= Excerto do texto =
##########
LEGITIMIDADE PARA A IMPUGNAÇÃO DE ACTOS TRIBUTÁRIOS DE LIQUIDAÇÃO.
ARTº.163, Nº.1, DO C.S.COMERCIAIS.
LEGITIMIDADE DOS RESPONSÁVEIS SUBSIDIÁRIOS.
ARTº.147, Nº.2, DO C.S.COMERCIAIS.
REGIME DE SOLIDARIEDADE PASSIVA. LITISCONSÓRCIO VOLUNTÁRIO.
Sumário:1. A legitimidade das partes (“legitimatio ad causam”) é o pressuposto processual que, traduzindo uma correcta ligação entre as partes e o objecto da causa, as faculta para a gestão do processo. Como regra (legitimidade directa), serão partes legítimas os titulares da relação material controvertida (cfr.artº.26, nº.3, do C.P.Civil, "ex vi" do artº.2, al.e), do C.P.P.Tributário; artº.9, do C.P.P.Tributário), assim se assegurando a coincidência entre os sujeitos que, em nome próprio, intervêm no processo e aqueles em cuja esfera jurídica a decisão judicial vai directamente produzir a sua eficácia. Da análise do artº.26, nº.3, do C. P. Civil, conclui-se que o critério supletivo de aferição da legitimidade processual se deve basear no interesse em demandar ou contradizer, face ao objecto inicial do processo, individualizado pela relação material controvertida tal como o A. a configura.
##########
= Instruções da tarefa =
Prossiga o sumário sobre a legitimidade para impugnar actos tributários de liquidação, a partir da última frase apresentada.

= Linhas armazenadas =
##########
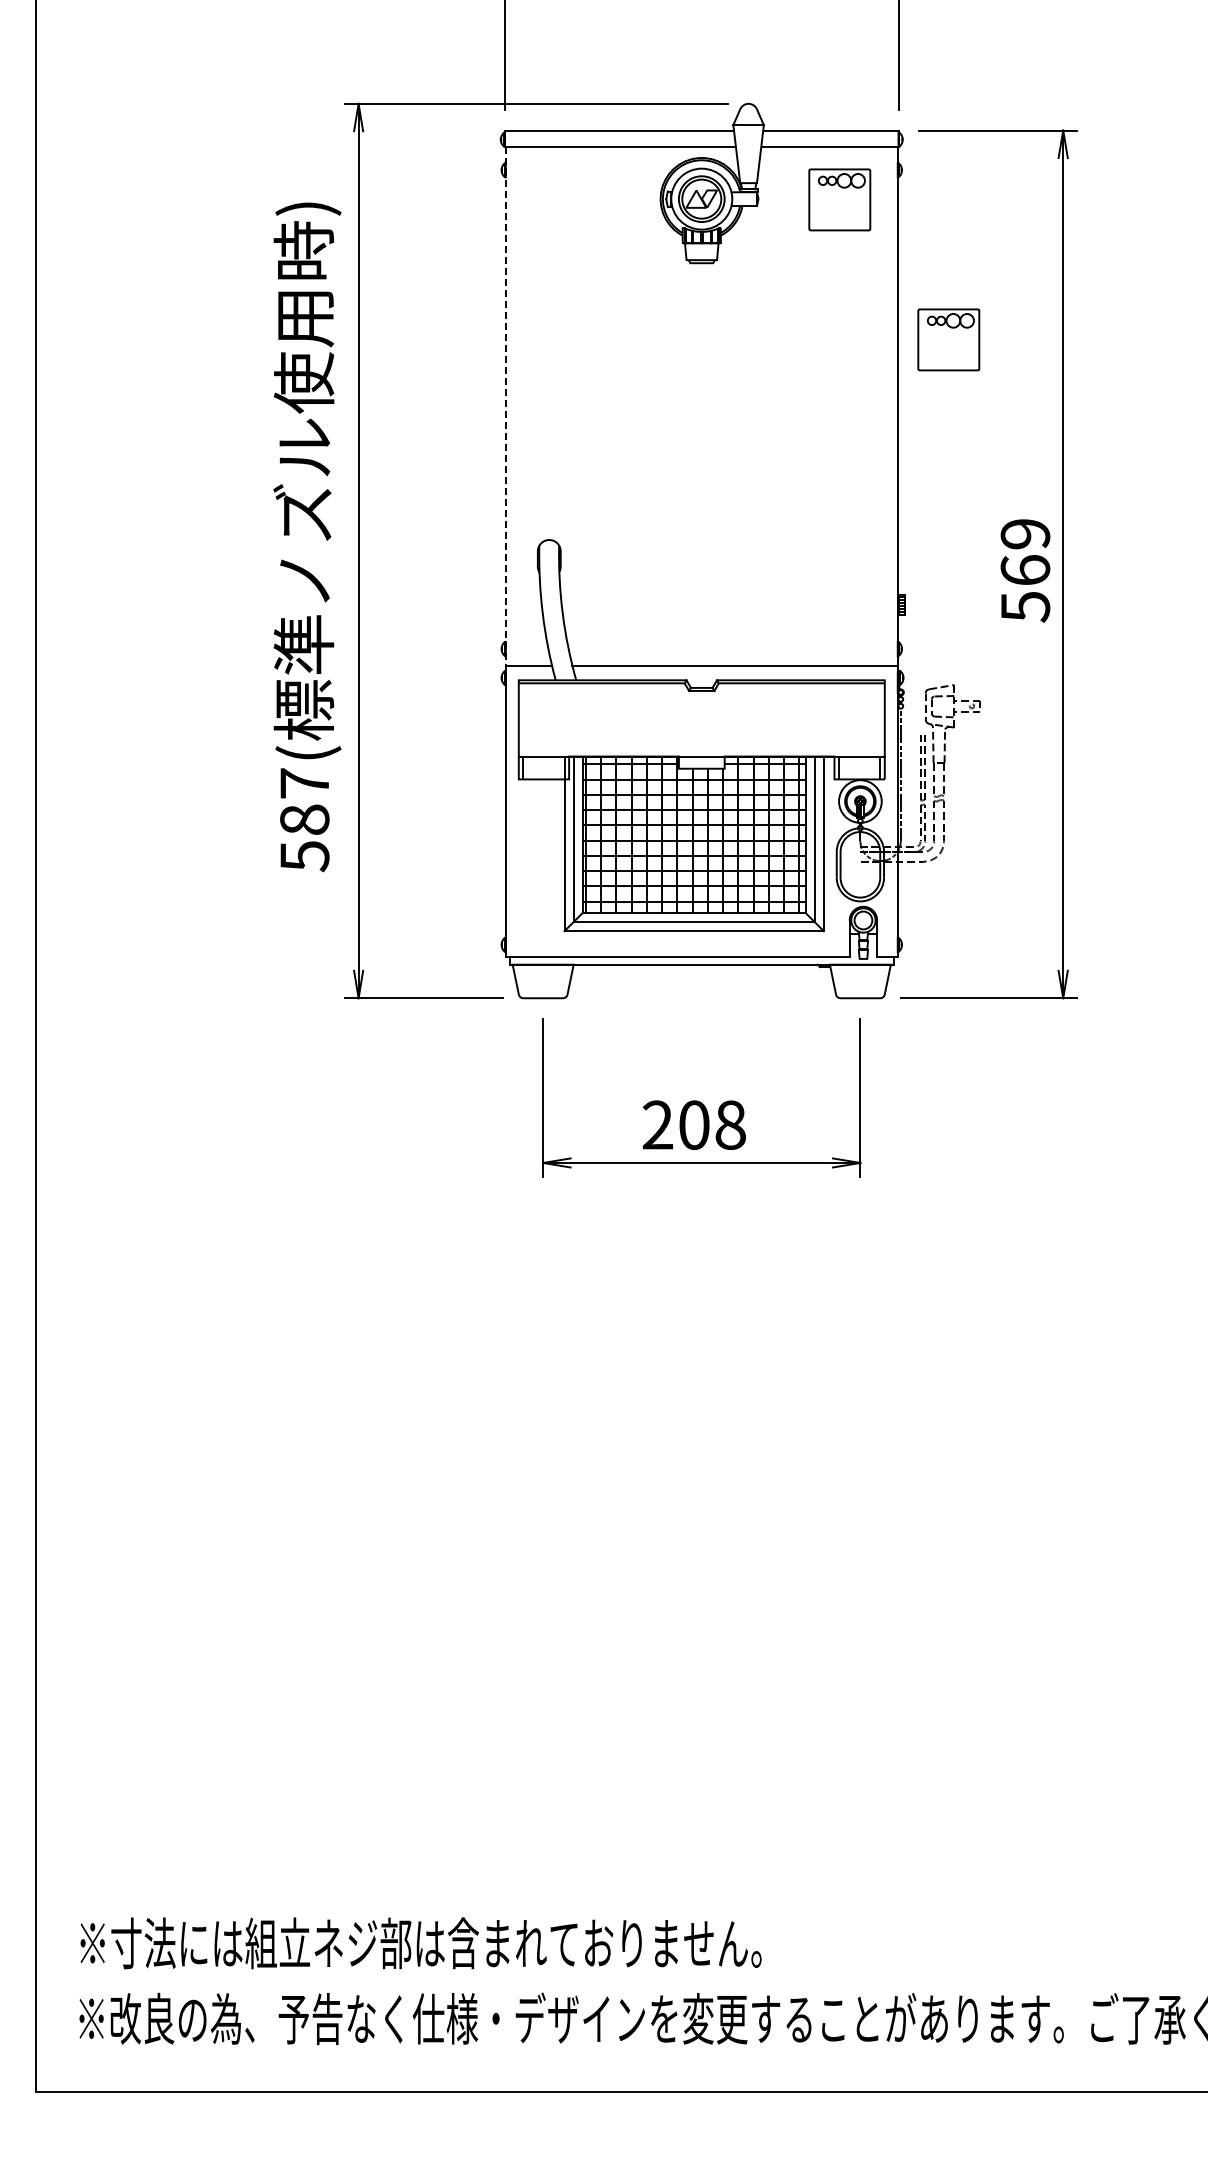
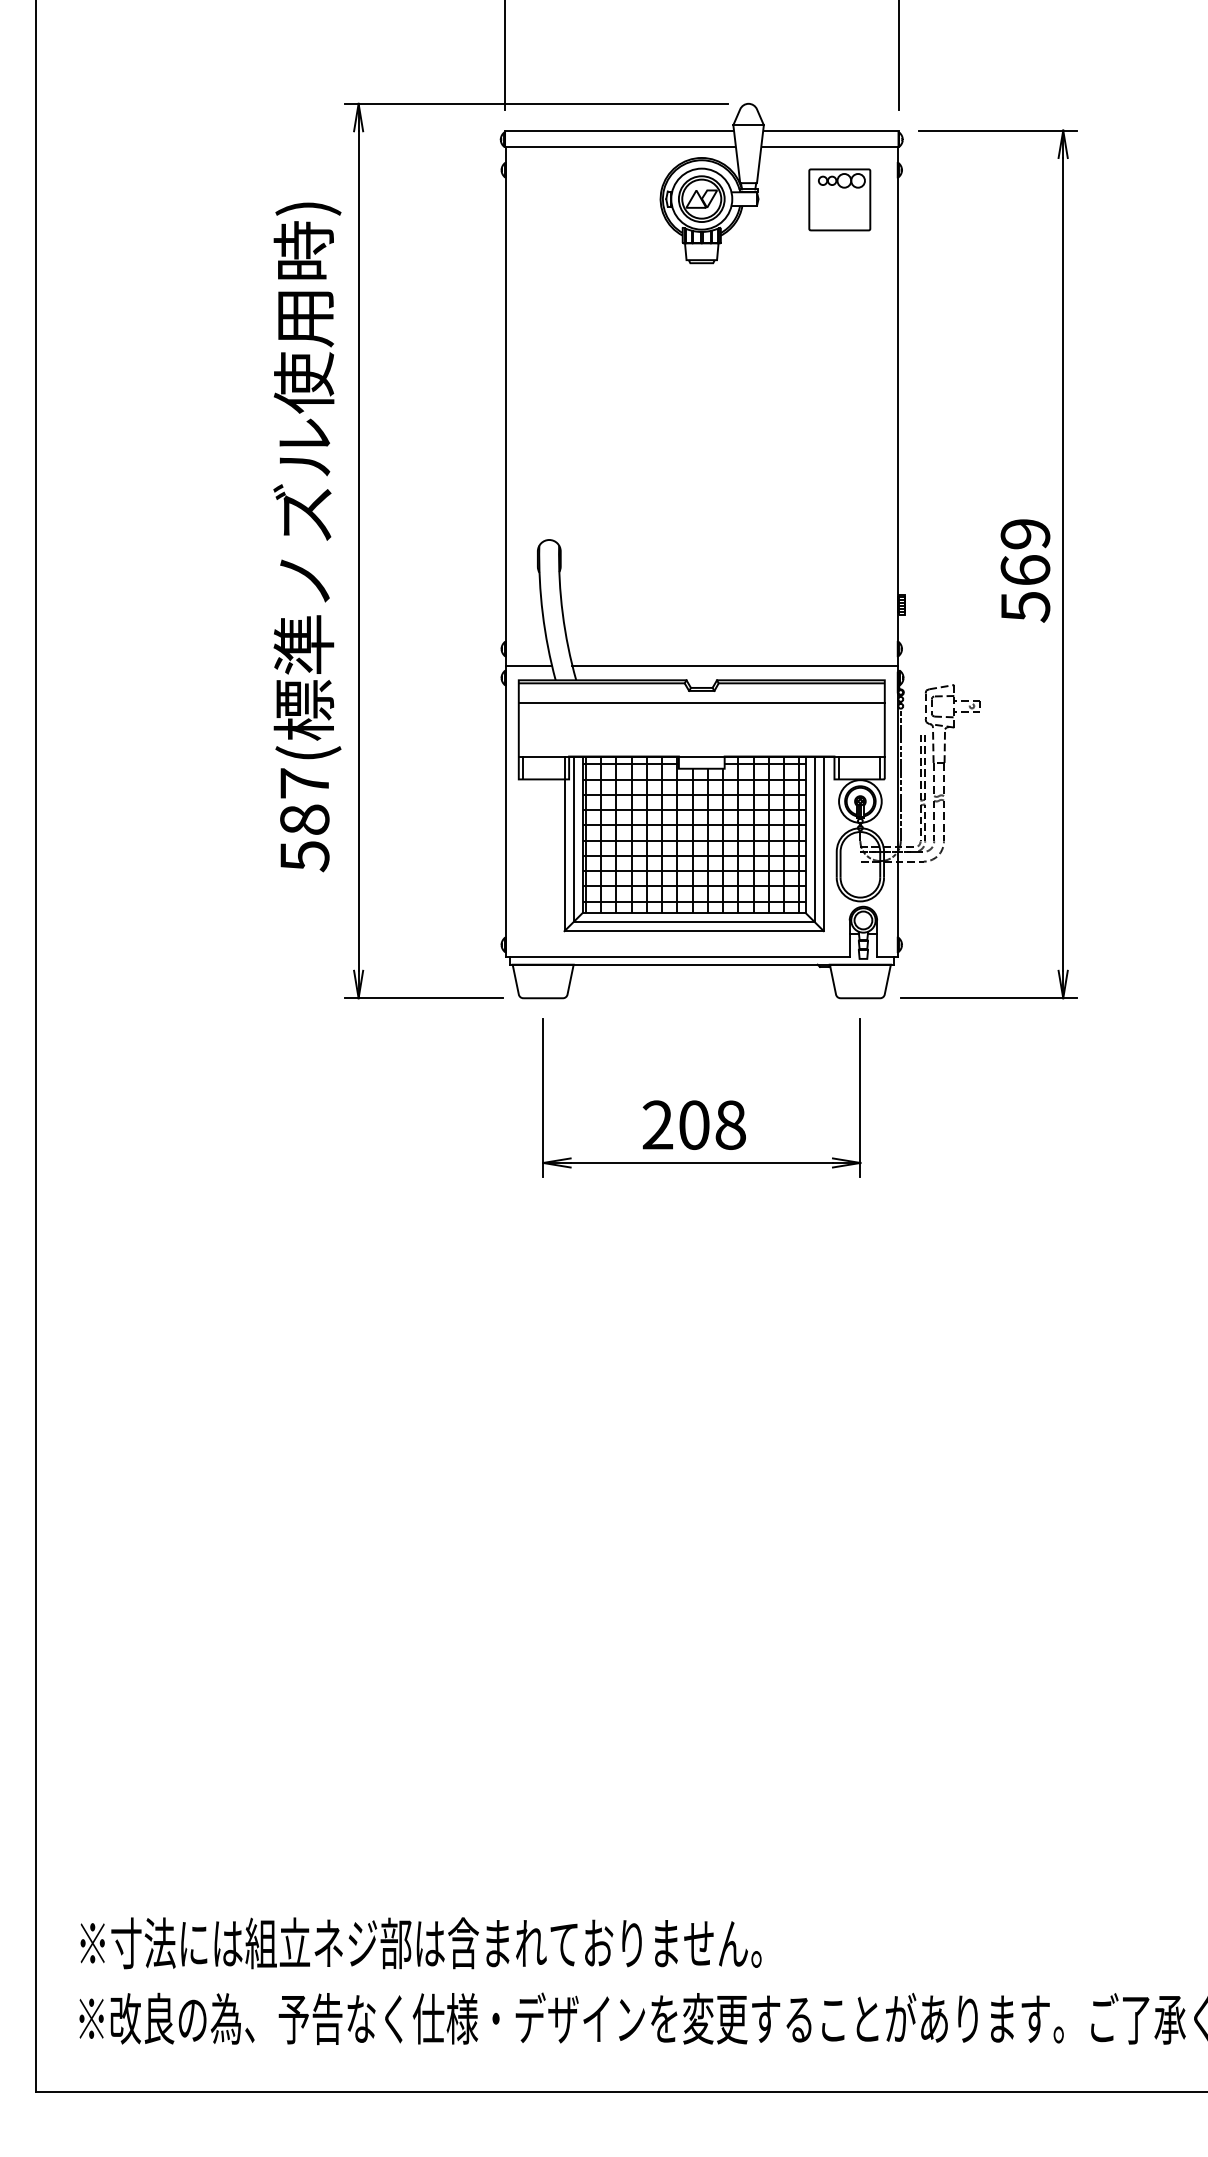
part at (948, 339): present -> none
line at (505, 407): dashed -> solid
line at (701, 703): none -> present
##########
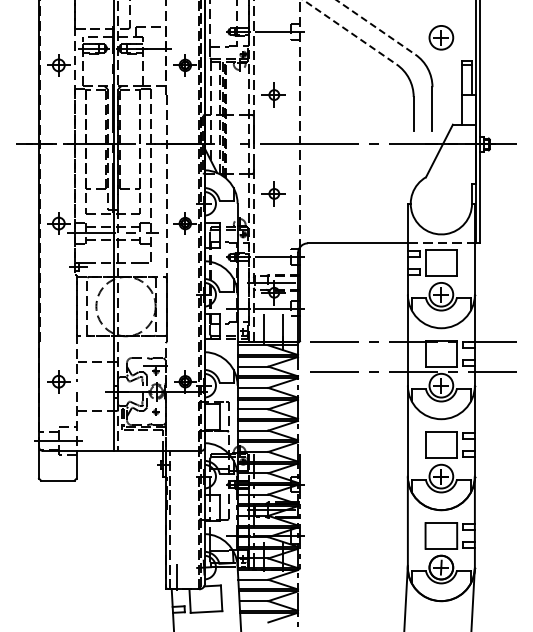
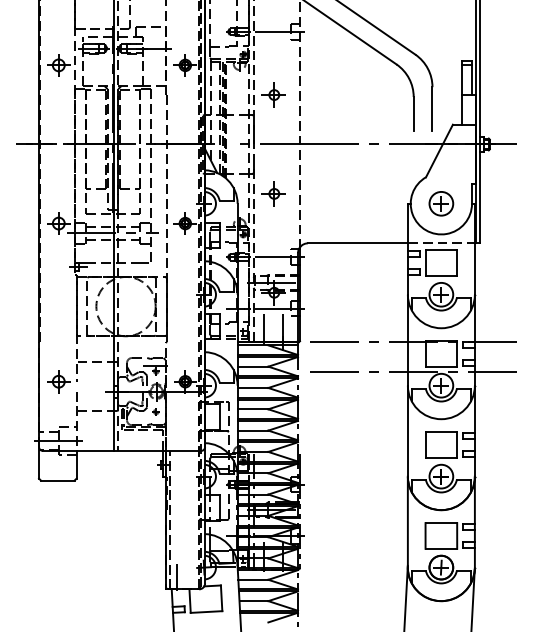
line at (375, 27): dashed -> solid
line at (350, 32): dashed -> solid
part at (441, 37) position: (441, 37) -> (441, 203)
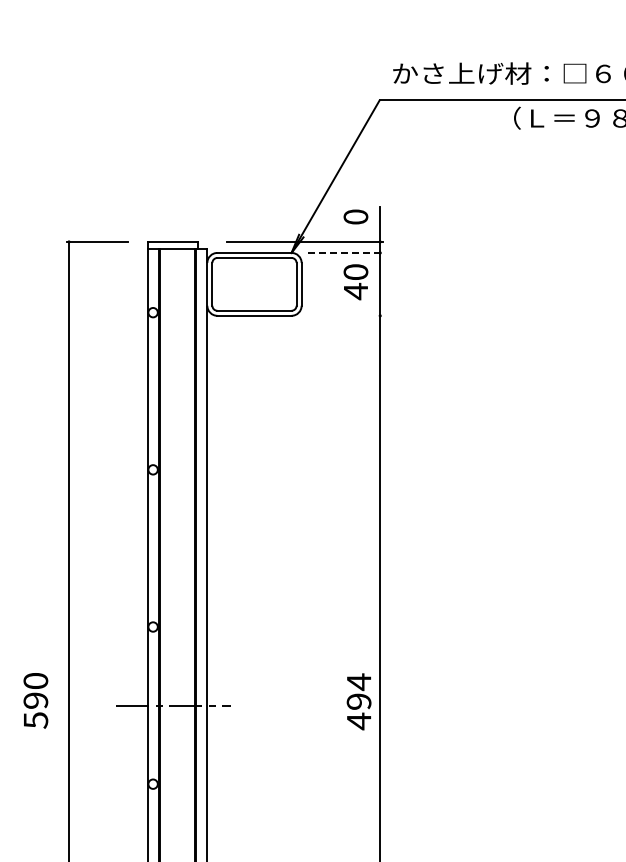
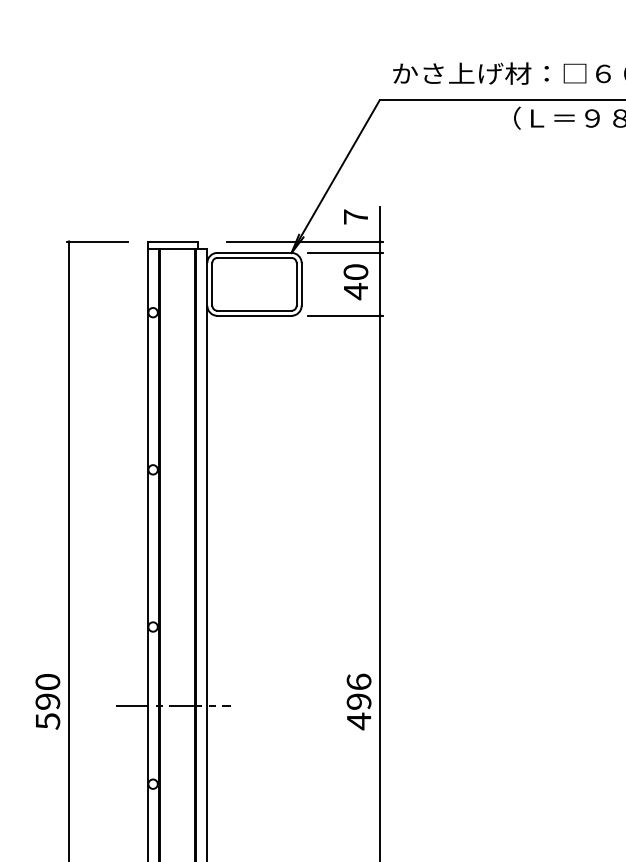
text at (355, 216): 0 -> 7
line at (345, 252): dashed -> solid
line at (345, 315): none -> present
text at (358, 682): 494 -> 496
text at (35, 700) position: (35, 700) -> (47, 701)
##########
= Resposta abaixo =
2. Se qualquer das partes carecer de legitimidade o Tribunal deve abster-se de conhecer do mérito da causa e absolver o réu da instância (cfr.artºs.288, nº.1, al.d), 493, nº.2, e 494, al.e), todos do C.P.Civil, aplicáveis “ex vi” do artº.2, al.e), do C.P.P.Tributário), sendo tal excepção dilatória de conhecimento oficioso (cfr.artº.495, do C.P.Civil). A legitimidade das partes deve ser determinada de acordo com a lei vigente no momento em que é proferida a decisão sobre a mesma.

3. Em primeira linha, no caso de impugnação de actos tributários de liquidação têm legitimidade para intervir no processo os sujeitos passivos do tributo liquidado (cfr.artº.9, nº.1, do C.P.P.Tributário).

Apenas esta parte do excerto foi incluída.